Stored items from a collection:
....

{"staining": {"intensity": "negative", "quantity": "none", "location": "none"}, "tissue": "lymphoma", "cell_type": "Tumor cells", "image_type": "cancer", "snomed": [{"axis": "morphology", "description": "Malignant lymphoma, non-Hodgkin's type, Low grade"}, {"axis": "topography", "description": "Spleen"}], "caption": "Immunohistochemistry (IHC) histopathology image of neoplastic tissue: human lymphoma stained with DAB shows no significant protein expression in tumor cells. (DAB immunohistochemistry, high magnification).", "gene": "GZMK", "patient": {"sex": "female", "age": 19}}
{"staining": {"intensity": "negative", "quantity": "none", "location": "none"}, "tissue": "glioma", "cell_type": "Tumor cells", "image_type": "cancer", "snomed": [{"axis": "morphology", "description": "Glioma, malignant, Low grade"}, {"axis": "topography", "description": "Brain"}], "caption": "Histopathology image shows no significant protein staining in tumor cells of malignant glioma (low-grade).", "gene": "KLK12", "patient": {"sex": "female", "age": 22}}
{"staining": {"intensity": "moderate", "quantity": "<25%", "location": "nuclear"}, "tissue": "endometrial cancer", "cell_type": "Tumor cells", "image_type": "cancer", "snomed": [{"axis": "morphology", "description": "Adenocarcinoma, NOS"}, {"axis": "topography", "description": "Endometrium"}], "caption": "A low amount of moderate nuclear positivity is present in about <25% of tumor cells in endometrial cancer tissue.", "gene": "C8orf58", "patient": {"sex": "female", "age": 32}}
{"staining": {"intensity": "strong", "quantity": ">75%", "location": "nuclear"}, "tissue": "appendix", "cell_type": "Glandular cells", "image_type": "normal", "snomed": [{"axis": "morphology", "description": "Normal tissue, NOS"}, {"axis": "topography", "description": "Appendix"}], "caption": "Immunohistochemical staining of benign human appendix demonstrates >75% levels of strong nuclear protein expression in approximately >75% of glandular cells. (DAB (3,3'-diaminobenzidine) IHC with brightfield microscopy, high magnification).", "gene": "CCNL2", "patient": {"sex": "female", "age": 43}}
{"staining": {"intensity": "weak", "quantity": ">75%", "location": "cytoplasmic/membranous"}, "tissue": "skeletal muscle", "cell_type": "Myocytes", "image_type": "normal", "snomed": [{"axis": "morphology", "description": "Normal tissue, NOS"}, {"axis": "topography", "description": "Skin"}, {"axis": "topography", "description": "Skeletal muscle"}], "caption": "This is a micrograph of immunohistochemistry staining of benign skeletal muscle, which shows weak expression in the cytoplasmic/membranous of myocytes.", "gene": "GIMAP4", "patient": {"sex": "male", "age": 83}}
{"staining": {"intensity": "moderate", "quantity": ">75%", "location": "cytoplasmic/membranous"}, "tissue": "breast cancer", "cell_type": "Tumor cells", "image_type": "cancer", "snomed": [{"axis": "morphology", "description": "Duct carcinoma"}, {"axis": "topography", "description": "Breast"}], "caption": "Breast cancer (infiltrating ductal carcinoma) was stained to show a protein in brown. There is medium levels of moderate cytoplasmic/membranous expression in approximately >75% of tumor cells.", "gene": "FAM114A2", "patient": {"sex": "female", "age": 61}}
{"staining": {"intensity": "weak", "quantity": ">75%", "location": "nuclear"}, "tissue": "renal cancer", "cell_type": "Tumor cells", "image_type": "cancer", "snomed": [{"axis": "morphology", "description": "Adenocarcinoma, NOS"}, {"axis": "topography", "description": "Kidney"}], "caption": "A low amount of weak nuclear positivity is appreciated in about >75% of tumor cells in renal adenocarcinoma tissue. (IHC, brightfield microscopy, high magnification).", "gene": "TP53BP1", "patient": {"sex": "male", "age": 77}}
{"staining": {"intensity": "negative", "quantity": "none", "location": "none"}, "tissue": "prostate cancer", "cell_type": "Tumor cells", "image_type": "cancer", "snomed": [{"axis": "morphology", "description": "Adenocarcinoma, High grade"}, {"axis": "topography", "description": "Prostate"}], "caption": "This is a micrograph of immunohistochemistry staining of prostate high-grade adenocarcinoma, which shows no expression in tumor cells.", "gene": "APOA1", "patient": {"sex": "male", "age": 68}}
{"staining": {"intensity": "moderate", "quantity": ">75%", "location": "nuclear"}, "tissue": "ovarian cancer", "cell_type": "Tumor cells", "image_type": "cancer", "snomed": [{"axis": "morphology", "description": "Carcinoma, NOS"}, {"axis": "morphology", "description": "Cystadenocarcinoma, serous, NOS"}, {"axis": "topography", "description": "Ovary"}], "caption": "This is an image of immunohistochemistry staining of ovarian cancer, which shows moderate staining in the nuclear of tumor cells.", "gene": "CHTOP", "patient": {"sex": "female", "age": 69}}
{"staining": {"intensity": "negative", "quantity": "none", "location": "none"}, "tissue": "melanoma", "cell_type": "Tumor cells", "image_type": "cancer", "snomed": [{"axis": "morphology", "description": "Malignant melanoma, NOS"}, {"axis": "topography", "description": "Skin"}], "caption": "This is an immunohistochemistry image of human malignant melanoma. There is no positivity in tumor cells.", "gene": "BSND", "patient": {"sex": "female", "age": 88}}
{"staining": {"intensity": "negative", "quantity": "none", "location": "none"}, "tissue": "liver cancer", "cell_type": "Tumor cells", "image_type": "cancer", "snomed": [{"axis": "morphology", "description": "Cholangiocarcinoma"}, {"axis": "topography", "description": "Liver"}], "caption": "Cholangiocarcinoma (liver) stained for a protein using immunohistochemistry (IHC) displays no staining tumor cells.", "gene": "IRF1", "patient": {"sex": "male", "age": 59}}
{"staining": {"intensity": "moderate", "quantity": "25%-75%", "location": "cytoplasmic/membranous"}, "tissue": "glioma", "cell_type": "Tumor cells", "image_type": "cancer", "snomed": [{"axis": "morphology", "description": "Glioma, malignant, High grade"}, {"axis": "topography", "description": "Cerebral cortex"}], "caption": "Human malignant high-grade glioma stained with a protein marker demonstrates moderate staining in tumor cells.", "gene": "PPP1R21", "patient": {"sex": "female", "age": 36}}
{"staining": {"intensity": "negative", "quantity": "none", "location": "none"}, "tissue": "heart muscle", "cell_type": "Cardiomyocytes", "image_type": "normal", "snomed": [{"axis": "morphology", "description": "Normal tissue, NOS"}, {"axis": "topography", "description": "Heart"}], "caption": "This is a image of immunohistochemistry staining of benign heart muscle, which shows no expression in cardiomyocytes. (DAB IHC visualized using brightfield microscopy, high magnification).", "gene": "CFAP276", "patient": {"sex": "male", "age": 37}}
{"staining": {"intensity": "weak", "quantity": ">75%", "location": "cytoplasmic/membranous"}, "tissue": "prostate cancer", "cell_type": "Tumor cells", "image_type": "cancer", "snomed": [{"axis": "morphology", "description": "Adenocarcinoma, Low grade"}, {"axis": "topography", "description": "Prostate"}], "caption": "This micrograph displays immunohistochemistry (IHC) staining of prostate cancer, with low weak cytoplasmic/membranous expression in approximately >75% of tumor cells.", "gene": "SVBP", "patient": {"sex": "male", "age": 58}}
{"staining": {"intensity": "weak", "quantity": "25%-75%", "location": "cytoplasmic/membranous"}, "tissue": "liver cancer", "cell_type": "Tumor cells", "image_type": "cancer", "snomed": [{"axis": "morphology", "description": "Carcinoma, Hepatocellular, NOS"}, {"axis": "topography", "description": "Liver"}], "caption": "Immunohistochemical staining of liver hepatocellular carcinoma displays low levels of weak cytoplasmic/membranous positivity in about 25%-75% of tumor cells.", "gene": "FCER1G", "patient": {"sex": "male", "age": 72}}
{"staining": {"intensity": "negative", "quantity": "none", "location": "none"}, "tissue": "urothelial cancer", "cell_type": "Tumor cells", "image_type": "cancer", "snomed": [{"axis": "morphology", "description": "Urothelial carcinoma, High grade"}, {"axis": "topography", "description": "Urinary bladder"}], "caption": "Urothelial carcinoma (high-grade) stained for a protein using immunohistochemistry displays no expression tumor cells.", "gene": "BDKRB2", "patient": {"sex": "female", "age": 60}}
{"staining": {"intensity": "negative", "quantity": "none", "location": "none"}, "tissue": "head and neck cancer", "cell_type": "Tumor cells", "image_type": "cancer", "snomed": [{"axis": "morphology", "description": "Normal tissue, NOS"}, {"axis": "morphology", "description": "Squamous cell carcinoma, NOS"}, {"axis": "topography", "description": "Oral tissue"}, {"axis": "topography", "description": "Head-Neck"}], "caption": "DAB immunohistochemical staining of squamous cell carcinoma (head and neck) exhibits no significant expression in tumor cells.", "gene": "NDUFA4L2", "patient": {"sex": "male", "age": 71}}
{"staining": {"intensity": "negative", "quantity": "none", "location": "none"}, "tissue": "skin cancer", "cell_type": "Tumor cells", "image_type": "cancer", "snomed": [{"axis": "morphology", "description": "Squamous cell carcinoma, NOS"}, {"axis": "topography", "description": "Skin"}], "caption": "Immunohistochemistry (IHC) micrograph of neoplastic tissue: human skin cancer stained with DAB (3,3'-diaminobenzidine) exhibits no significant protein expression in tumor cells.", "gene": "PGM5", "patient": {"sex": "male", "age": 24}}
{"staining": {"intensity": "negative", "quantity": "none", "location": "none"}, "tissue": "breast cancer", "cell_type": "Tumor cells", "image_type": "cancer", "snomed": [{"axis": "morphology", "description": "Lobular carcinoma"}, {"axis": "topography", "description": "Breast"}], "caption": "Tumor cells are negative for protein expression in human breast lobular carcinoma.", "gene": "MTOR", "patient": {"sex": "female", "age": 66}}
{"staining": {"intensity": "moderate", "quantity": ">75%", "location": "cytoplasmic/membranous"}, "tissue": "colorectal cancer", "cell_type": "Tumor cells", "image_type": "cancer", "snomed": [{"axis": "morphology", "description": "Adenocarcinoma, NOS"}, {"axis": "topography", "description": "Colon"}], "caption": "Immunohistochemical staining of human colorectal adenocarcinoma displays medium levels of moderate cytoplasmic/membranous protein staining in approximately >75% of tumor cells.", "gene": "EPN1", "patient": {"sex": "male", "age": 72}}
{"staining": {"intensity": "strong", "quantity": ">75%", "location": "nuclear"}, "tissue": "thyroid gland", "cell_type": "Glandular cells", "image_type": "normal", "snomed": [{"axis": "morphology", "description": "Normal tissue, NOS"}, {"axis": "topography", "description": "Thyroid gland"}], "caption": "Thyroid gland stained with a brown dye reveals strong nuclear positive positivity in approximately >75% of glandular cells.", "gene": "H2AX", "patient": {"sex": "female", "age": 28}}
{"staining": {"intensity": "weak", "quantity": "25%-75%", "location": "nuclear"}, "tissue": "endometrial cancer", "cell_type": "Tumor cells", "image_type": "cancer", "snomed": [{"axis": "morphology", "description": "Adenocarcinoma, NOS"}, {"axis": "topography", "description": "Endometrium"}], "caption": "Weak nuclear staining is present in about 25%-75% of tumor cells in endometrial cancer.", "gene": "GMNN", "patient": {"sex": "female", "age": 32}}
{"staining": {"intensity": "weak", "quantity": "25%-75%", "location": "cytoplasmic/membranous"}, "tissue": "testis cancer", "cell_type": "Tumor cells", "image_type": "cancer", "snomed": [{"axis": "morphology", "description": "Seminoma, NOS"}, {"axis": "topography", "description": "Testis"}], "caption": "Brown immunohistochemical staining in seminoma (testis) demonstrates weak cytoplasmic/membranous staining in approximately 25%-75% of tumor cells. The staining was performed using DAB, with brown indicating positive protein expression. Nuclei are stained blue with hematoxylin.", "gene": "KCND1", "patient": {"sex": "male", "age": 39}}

....

*TASK PROMPT*
Going through the data above, return each line with the word "breast".

*COMPLETED EXERCISE*
{"staining": {"intensity": "moderate", "quantity": ">75%", "location": "cytoplasmic/membranous"}, "tissue": "breast cancer", "cell_type": "Tumor cells", "image_type": "cancer", "snomed": [{"axis": "morphology", "description": "Duct carcinoma"}, {"axis": "topography", "description": "Breast"}], "caption": "Breast cancer (infiltrating ductal carcinoma) was stained to show a protein in brown. There is medium levels of moderate cytoplasmic/membranous expression in approximately >75% of tumor cells.", "gene": "FAM114A2", "patient": {"sex": "female", "age": 61}}
{"staining": {"intensity": "negative", "quantity": "none", "location": "none"}, "tissue": "breast cancer", "cell_type": "Tumor cells", "image_type": "cancer", "snomed": [{"axis": "morphology", "description": "Lobular carcinoma"}, {"axis": "topography", "description": "Breast"}], "caption": "Tumor cells are negative for protein expression in human breast lobular carcinoma.", "gene": "MTOR", "patient": {"sex": "female", "age": 66}}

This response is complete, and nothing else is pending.